#### Task
Given the records below, pull every line with the word "eine" into the answer.

* * * *

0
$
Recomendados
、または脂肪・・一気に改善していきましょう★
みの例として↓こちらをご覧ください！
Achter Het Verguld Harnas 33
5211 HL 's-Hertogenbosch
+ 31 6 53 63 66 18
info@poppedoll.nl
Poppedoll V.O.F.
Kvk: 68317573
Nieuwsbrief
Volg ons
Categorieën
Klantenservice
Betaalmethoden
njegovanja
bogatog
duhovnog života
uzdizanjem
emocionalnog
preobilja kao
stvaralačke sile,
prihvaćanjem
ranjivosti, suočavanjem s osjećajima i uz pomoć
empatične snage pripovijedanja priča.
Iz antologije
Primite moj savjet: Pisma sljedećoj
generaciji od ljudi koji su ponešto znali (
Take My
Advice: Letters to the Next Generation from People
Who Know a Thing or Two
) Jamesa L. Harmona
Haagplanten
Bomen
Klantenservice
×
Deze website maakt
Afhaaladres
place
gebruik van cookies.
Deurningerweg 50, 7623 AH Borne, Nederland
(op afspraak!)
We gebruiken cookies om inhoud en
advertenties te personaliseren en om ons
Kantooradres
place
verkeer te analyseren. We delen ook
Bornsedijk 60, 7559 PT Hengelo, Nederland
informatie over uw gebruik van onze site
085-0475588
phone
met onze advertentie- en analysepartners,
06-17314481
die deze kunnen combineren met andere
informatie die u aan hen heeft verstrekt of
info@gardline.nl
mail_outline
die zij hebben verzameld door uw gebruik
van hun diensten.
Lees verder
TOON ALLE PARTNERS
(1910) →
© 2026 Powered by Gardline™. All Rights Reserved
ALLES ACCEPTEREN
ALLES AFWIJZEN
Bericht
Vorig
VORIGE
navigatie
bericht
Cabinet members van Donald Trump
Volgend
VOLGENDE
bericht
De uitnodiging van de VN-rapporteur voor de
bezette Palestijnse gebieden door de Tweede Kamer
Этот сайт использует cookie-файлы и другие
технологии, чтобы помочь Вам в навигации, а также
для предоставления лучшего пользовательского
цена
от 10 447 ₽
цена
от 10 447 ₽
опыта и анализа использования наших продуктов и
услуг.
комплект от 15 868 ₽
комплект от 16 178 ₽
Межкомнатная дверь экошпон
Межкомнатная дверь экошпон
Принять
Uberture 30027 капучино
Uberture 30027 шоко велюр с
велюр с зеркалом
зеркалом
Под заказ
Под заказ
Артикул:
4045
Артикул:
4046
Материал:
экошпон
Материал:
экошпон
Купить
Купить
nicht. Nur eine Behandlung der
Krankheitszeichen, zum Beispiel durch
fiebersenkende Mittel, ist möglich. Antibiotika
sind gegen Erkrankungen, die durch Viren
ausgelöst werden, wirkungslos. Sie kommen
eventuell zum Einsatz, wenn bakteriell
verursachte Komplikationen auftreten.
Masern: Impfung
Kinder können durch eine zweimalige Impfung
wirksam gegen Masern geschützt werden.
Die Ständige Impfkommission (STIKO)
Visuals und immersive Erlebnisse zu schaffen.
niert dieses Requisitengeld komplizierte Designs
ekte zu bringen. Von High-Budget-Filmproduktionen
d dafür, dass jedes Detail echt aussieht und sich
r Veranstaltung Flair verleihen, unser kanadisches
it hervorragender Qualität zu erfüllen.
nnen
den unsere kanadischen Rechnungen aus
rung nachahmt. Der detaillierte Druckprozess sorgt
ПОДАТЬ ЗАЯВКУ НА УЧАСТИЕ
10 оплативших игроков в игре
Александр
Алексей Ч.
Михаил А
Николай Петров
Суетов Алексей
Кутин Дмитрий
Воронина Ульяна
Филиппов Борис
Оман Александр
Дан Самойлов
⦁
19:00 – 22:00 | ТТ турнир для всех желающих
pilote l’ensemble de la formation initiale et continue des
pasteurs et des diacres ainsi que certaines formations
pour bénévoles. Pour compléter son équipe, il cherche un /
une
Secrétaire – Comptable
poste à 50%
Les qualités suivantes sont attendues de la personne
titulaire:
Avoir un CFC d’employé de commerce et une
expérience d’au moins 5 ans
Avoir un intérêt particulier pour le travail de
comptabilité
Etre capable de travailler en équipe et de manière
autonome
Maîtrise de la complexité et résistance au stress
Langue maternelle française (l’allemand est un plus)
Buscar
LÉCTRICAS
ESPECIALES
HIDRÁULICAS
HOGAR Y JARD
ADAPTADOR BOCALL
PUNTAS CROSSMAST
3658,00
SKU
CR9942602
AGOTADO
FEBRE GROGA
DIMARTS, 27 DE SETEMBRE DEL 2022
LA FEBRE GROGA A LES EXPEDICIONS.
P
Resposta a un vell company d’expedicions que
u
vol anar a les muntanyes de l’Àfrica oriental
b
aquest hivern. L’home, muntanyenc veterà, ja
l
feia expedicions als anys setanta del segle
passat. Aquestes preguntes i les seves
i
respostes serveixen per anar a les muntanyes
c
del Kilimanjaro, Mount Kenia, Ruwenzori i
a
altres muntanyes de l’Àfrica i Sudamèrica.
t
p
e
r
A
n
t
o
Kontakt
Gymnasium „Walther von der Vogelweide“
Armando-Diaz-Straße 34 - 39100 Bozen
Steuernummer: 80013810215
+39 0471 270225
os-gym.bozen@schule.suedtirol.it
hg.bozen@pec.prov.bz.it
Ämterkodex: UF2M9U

* * * *

#### Reply
nicht. Nur eine Behandlung der
Kinder können durch eine zweimalige Impfung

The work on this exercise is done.